Construction began in March for the project, which has been in the works for 12 years.
Housing is currently available for only 27 percent of the student population.
“We have not built new housing on campus in 36 years,” Dr. Patricia Whitely, vice president for Student Affairs, said.
Dr. Whitely expects the project, which will cost approximately $61 million, to be completed by Fall 2006.

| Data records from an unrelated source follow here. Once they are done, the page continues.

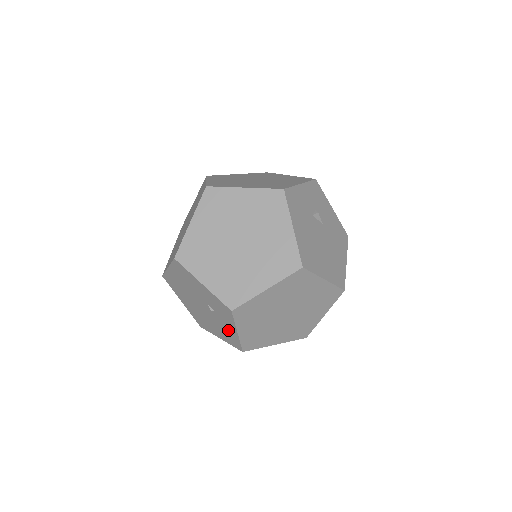
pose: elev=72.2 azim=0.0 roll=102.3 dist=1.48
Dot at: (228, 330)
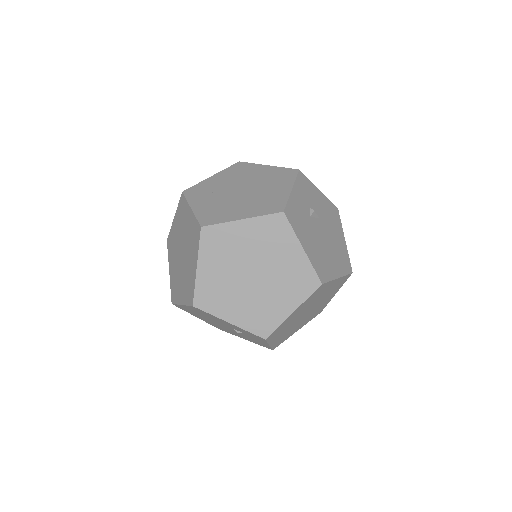
Dot at: (257, 341)
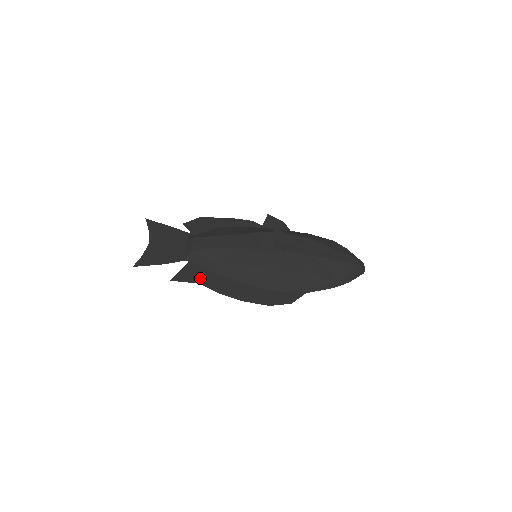
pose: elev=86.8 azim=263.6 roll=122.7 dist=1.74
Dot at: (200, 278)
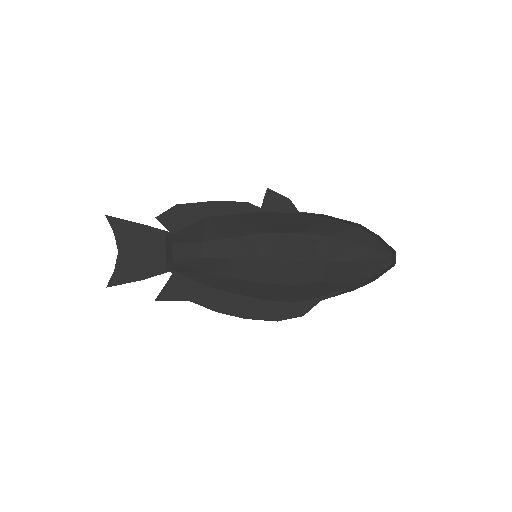
Dot at: (190, 294)
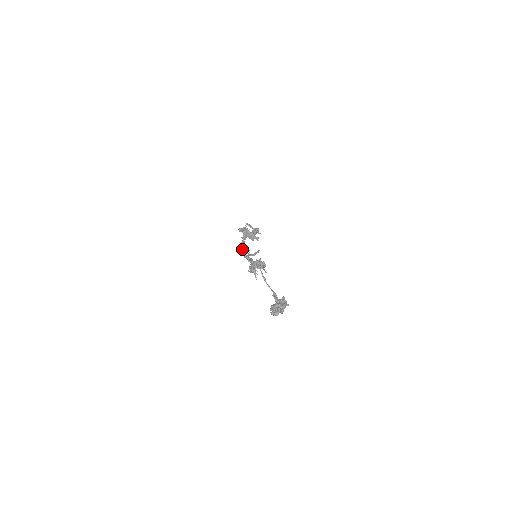
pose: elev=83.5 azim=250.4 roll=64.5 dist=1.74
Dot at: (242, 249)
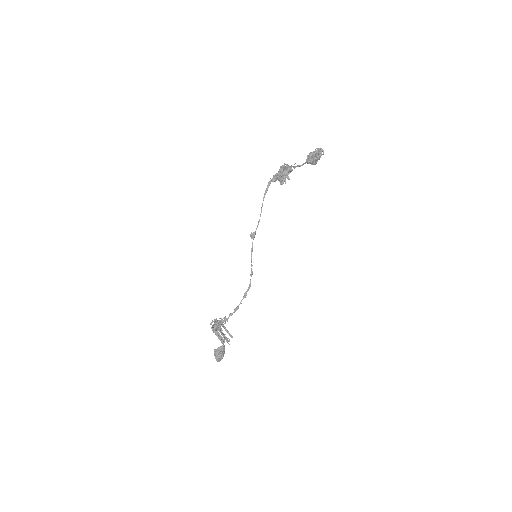
Dot at: occluded
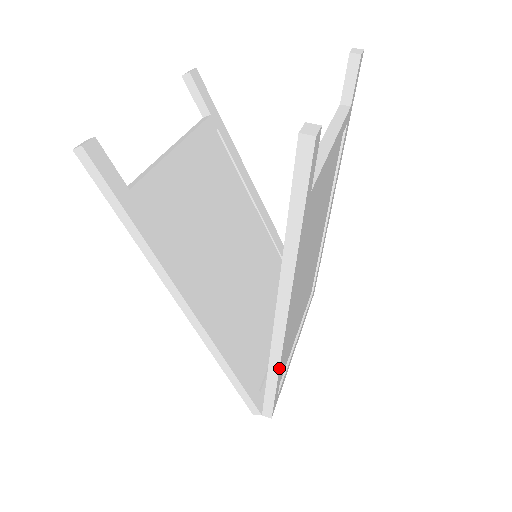
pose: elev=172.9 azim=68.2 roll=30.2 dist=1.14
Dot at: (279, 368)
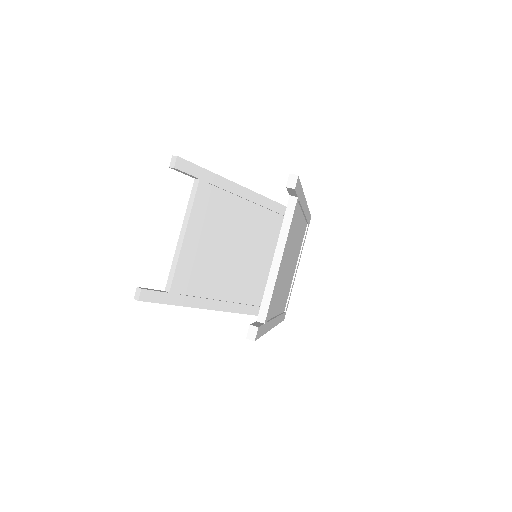
Dot at: occluded
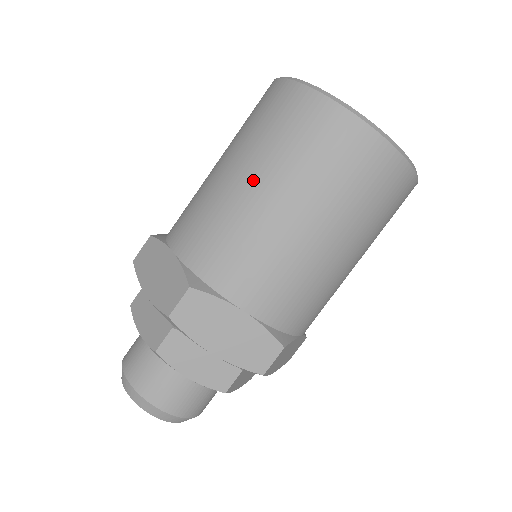
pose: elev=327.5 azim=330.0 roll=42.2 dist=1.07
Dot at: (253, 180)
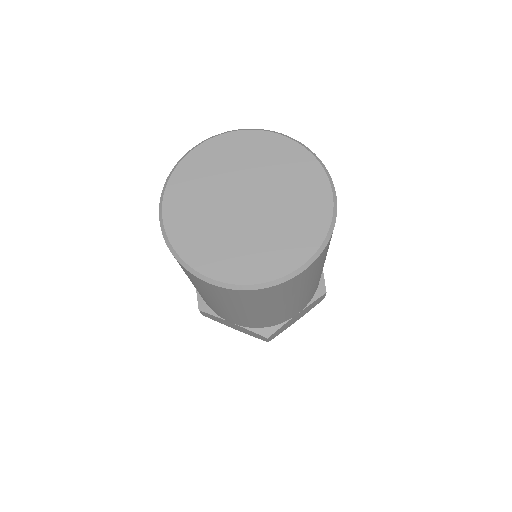
Dot at: occluded
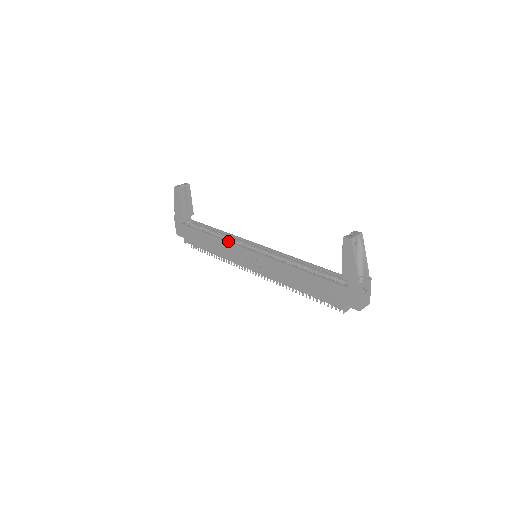
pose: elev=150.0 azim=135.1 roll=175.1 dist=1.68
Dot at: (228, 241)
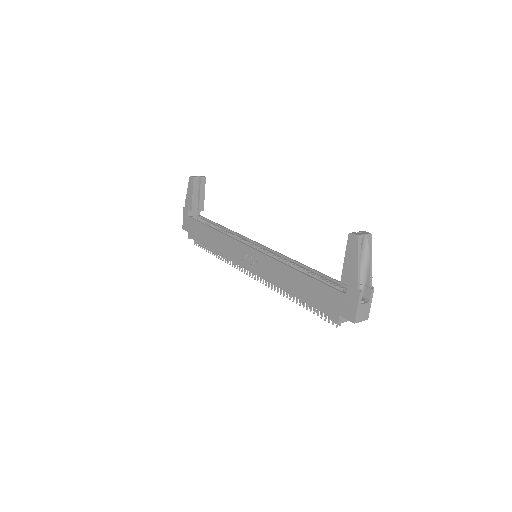
Dot at: (230, 236)
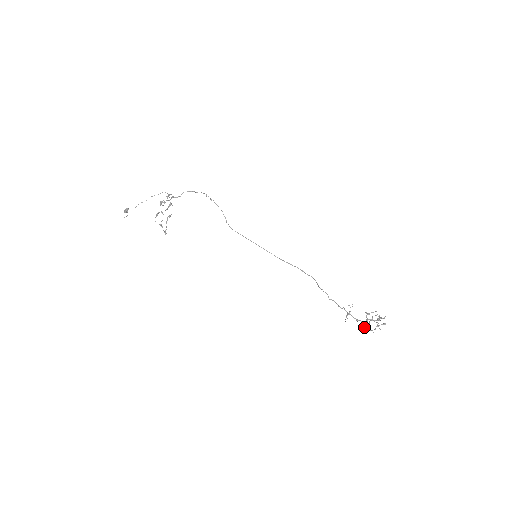
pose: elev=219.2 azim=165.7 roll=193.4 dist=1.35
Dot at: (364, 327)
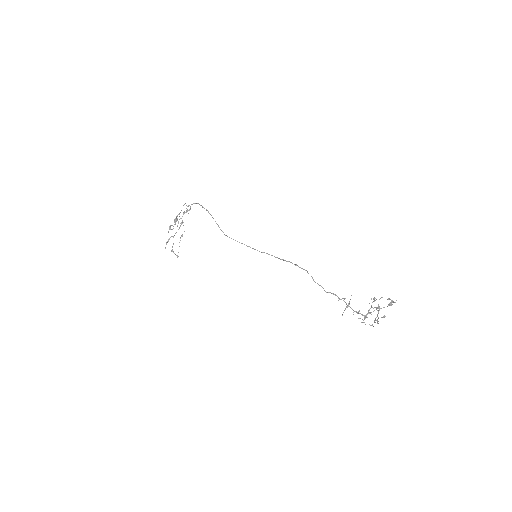
Dot at: (362, 322)
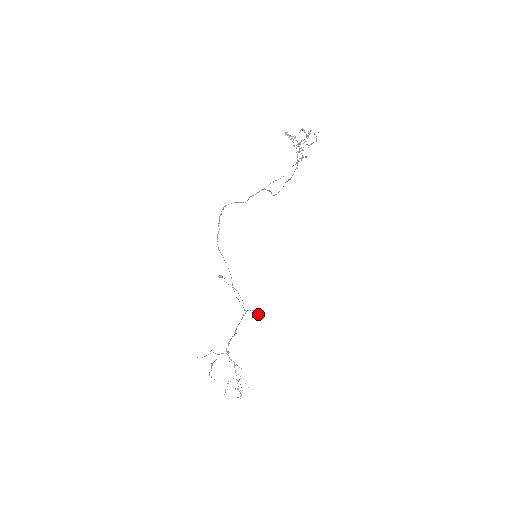
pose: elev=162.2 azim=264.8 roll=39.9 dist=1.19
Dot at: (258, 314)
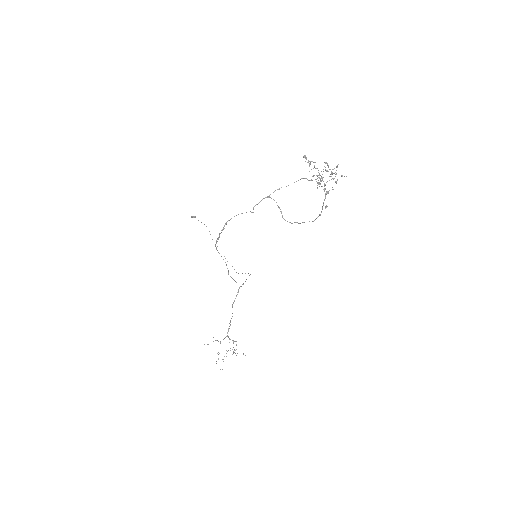
Dot at: occluded
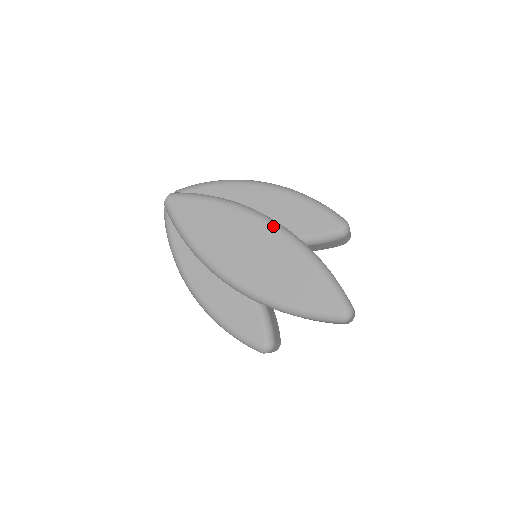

According to Dr. Whitely, the University Village will house 800 students, mostly upperclassmen undergraduates and a limited number of graduate and law students. There will be 41 one-bedroom, one-bathroom apartments; 81 two-bedroom, two-bathroom apartments; 48 four-bedroom, two-bathroom apartments, and 101 four-bedroom, four-bathroom apartments. All the rooms will be singles with furniture, utilities, cable and high-speed internet, and each apartment will include a washer and dryer. There will be one covered parking space per student, as well as gated entrances and 24-hour maintenance available.
The complex will occupy 7.18 acres of land between Red Road, San Amaro Drive, Corniche Ave. and Brescia Ave. That area housed the office of University Communications, fraternity houses and temporary gravel parking lots. Sarah Artecona, assistant vice president of media and community relations, said University Communications wwas relocated, and the fraternity houses will remain the same. Parking was redirected from the gravel lots once construction began.
The original University Village plan, set to house more than 1,100 students, was proposed in 1992 but put on hold after Hurricane Andrew. Once it resurfaced, the UM Neighbors Homeowner’s Association expressed concerns over the increased traffic, noise and possible security problems the plan would bring. As a result, the University had been negotiating the details of the proposal with the neighbors for the past few years.
“We went through a mediation process with the neighbors, and we came up with a good solution,” Artecona said. “There was a reconfiguration of the building in 2002 to slightly reduce the number of apartments and to increase the number of parking spaces, so there should be 800 or so spots.”
That reconfiguration also includes building 16 townhomes between Corniche and Mataro avenues.
“The townhomes will be available for rent by faculty and staff to act as a buffer between University Village and the neighbors,” Artecona said.